Samuel W. Legg III has been indicted in connection with the death of Sharon Lynn Kedzierski, according to court documents. Legg was charged with three counts of aggravated murder and one count of murder.

According to public records, Legg lived in southern Arizona for years, including multiple addresses in Tucson, Sierra Vista and Benson. Most recently, police records show Legg had been living in Chandler.

On April 9, 1992, a woman’s body was found at a truck stop on I-90 near Route 46 in Austintown, according to the Ohio Attorney General. The woman was listed as a Jane Doe for more than two decades after her body was found just west of Youngstown.

Authorities say the woman died from multiple blunt force injuries to the head, face and chest. Her official cause of death is listed as asphyxiation.

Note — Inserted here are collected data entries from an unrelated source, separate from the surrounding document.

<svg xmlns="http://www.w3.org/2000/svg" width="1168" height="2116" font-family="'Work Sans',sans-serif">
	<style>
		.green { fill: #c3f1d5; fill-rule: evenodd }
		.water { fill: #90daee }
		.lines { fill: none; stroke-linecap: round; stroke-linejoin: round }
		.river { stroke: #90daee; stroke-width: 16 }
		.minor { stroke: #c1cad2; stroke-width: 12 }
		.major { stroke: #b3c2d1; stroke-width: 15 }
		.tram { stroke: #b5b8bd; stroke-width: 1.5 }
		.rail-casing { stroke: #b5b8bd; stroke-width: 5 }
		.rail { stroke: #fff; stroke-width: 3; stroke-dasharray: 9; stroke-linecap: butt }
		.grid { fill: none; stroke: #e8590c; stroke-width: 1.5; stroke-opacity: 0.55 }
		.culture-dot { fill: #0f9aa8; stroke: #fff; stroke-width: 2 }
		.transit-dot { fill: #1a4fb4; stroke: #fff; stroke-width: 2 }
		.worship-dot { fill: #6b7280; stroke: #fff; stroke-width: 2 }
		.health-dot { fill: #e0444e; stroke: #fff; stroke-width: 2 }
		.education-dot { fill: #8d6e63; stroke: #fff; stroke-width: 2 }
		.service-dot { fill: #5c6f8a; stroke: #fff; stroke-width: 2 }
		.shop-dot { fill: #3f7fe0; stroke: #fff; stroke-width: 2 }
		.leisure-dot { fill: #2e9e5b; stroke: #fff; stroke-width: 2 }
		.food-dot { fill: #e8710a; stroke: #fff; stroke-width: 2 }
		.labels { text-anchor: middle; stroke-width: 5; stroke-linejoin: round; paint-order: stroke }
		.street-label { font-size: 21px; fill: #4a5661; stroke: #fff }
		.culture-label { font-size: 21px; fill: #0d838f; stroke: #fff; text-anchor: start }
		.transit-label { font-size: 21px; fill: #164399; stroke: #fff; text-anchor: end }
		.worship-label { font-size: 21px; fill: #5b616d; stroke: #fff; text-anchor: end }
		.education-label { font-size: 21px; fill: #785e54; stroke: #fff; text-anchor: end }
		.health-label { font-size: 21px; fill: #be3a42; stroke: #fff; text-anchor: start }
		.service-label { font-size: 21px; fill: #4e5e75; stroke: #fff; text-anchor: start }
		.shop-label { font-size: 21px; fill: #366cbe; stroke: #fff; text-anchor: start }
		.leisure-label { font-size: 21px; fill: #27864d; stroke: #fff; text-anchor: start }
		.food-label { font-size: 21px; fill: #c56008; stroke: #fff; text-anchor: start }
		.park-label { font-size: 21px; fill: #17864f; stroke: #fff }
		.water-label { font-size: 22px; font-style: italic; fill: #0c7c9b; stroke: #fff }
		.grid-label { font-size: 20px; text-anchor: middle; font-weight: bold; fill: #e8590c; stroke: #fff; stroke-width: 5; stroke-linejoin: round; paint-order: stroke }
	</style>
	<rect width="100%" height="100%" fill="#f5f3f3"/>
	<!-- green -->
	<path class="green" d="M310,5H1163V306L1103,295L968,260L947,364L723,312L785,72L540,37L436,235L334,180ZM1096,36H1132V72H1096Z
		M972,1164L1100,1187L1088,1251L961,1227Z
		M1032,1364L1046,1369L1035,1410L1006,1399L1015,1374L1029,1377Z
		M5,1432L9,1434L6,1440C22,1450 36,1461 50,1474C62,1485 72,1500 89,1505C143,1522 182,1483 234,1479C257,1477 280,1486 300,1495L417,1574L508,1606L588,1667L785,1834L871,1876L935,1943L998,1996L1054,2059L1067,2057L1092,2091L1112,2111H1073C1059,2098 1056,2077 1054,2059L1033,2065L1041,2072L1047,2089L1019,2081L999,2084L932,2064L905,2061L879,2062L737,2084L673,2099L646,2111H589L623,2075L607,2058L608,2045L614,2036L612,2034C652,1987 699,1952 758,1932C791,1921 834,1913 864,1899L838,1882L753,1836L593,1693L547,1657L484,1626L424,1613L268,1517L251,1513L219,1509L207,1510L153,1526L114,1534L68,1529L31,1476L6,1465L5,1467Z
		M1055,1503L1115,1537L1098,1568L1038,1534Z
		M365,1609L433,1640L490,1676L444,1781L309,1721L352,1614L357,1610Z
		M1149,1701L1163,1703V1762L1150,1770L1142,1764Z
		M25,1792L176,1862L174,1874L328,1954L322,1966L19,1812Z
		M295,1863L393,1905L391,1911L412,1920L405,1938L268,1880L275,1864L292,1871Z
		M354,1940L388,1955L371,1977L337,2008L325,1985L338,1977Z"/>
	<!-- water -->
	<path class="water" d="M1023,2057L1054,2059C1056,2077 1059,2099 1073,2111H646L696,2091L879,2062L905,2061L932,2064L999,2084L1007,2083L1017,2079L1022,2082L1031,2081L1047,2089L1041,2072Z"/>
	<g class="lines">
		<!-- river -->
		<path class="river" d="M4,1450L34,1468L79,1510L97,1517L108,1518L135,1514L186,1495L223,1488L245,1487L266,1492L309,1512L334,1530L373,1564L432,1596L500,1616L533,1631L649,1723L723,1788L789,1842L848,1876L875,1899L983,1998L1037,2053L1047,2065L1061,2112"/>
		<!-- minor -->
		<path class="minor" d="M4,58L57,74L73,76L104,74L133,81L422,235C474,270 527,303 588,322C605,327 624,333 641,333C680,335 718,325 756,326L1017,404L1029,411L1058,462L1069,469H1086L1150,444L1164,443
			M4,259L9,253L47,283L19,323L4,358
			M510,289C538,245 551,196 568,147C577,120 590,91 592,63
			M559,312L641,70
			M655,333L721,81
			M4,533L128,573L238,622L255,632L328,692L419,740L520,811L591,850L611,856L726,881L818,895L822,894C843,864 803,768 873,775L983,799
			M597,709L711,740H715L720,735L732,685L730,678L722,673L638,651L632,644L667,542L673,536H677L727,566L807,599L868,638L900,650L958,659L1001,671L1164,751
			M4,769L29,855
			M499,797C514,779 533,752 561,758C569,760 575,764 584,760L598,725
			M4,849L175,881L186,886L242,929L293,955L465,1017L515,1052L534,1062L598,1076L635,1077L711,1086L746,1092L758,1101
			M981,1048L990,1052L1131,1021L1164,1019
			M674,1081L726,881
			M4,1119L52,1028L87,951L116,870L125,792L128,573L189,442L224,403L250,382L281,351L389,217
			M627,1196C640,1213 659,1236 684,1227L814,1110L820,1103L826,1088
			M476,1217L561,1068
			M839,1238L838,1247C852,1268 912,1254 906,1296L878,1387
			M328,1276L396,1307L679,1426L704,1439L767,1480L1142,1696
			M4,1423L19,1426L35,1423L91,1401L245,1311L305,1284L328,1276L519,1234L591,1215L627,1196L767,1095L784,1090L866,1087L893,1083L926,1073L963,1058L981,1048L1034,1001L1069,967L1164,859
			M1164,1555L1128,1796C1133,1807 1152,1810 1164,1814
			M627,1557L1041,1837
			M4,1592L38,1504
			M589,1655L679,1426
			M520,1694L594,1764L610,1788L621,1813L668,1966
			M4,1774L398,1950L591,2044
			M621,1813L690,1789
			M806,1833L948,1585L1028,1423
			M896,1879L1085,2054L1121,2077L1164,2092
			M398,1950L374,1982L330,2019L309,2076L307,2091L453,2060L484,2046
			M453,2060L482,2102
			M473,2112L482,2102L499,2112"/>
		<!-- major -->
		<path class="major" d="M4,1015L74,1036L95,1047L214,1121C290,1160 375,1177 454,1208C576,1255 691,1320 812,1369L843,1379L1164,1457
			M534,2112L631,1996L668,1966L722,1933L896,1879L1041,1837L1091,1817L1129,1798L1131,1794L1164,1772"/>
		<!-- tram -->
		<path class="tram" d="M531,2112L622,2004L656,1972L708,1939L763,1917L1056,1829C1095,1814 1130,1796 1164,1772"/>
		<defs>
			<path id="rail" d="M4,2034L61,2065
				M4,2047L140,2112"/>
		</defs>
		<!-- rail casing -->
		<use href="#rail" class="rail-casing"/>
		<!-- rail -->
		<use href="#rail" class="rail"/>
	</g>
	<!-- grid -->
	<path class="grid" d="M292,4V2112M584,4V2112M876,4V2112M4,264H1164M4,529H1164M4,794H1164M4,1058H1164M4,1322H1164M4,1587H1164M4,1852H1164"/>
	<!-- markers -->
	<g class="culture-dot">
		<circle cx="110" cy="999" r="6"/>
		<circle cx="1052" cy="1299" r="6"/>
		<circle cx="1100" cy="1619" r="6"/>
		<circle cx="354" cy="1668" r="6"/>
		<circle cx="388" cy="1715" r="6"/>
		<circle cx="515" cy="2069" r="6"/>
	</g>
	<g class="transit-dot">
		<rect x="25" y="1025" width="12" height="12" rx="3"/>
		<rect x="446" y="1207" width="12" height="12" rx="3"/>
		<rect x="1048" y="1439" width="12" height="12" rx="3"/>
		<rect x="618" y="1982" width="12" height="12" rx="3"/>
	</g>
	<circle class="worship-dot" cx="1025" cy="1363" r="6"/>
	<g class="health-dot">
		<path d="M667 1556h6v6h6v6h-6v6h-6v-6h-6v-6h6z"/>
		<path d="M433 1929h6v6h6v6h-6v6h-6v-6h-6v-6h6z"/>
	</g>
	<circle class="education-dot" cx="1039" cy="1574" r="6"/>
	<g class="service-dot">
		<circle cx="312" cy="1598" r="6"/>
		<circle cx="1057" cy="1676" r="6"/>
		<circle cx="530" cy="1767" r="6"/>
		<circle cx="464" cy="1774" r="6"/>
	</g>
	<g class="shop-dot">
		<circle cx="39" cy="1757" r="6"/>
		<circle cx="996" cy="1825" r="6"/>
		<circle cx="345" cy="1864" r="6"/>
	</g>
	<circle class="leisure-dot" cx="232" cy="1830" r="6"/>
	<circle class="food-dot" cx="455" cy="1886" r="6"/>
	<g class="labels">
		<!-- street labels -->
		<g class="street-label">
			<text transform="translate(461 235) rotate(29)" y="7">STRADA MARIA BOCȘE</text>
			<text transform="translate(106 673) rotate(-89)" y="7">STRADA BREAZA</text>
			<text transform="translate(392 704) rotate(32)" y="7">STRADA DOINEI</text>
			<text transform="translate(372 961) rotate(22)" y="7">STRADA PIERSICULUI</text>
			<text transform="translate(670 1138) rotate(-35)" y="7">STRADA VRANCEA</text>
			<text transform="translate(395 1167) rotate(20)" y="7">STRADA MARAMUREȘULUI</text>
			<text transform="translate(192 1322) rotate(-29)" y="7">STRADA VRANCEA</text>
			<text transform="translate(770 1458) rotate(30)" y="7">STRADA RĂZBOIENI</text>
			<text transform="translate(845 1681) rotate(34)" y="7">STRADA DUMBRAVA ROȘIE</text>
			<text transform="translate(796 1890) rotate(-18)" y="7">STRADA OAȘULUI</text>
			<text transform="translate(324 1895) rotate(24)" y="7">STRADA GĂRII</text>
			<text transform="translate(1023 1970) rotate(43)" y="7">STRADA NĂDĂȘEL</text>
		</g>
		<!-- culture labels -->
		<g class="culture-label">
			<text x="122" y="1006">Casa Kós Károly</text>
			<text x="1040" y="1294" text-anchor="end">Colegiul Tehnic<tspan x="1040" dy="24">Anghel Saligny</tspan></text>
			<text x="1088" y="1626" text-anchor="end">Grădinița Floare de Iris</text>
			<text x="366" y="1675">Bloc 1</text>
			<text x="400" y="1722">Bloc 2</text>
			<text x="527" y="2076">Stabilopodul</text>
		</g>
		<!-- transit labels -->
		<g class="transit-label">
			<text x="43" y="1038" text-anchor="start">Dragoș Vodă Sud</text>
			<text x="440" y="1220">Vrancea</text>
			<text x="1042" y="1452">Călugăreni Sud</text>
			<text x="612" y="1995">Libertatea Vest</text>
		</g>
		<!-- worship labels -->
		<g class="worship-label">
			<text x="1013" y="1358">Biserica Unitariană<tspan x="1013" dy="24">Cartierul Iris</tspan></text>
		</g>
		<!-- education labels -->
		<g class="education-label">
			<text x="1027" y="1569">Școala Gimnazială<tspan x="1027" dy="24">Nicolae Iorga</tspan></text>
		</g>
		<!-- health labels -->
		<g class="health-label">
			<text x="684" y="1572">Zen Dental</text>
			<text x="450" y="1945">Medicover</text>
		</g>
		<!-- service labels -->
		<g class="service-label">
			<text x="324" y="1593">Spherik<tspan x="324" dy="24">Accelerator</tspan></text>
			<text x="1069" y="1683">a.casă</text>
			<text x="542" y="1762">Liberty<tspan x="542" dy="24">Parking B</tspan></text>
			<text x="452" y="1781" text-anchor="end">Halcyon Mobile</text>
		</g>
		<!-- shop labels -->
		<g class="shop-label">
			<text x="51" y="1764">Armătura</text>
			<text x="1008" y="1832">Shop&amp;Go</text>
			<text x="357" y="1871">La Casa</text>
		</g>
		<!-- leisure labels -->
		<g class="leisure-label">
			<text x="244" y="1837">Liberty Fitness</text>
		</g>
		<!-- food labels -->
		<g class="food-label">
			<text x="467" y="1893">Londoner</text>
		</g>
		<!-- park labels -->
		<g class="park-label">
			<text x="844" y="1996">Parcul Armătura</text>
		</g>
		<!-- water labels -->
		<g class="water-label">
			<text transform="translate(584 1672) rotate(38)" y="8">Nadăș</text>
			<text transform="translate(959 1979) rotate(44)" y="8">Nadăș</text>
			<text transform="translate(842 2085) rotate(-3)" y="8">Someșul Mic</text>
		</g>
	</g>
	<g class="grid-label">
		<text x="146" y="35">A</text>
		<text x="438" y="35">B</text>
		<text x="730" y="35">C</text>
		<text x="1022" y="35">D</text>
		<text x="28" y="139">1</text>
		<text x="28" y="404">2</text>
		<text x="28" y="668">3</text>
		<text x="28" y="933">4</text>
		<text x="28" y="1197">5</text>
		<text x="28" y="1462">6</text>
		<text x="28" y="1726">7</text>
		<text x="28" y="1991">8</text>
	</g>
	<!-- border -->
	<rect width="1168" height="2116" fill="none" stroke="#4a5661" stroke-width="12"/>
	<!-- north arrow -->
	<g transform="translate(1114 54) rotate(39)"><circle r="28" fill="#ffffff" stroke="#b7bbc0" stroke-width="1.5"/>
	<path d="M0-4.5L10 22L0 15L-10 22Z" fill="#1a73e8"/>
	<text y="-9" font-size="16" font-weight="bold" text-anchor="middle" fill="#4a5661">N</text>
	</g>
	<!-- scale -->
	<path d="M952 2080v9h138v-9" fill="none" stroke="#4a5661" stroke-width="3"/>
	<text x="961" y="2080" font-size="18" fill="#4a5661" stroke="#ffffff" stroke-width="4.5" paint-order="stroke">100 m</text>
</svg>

According to an article from The Vindicator in 2013, authorities said the woman appeared to have been killed at a different location and then dumped in the woods near the truck stop. She was found by a woman walking her dog. Police at the time told the paper that the woman’s body had been there for around a day, possibly two, before she had been found.

It wouldn’t be until February 2013, when authorities would positively identify the body as Kedzierski.

Legg is currently residing in the Medina County Jail on rape charges from the 1997 cold case. He is being held in lieu of a $1 million bond.

In that incident, authorities say Legg allegedly raped a 17-year-old hitchhiker who was heading to Lexington, Ohio after she visited her boyfriend in Cleveland, authorities said.

At the time, Legg was working as an independent truck driver for a company out of Hinckley. That case would go unsolved until he was connected by familial DNA used to identify possible suspects for unsolved crimes, authorities said.

Legg was located in the outskirts of Phoenix, Arizona. Authorities took another DNA sample and extradited him back to Ohio to face prosecution.

Authorities said “no other human being on earth except Mr. Legg could have been the contributor of the DNA” found in the evidence they had involving the rape victim.

The DNA evidence also linked Legg to Kedzierski's death and other homicides outside Mahoning County, authorities said Thursday at a news conference about Kedzierski's death and Legg's indictment.

RELATED: DNA links Arizona man to 1997 Ohio cold case rape, 3 homicides< /span>

Kedzierski’s death is the only homicide in which Legg has been charged in connection with.

In 1990, a 21-year-old Legg was interviewed in the homicide case of his 14-year-old stepdaughter, Angela Hicks.

Angela disappeared in late July, and her partially mummified body was found in a wooded area in Elyria on Aug. 30 that same year. According to newspaper reports at the time from The Chronicle-Telegram, Angela was found lying naked in a fetal position with several articles of clothing nearby.

Legg was given a polygraph test. Charges were never filed.